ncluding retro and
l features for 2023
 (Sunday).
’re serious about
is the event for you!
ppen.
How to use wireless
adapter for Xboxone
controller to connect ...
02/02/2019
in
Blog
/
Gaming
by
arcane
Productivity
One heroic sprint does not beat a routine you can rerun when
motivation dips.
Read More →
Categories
--*--
Rewrite the text lines of all the items as one numbered list, omitting any blank lines.

1. ncluding retro and
2. l features for 2023
3.  (Sunday).
4. ’re serious about
5. is the event for you!
6. ppen.
7. How to use wireless
8. adapter for Xboxone
9. controller to connect ...
10. 02/02/2019
11. in
12. Blog
13. /
14. Gaming
15. by
16. arcane
17. Productivity
18. One heroic sprint does not beat a routine you can rerun when
19. motivation dips.
20. Read More →
21. Categories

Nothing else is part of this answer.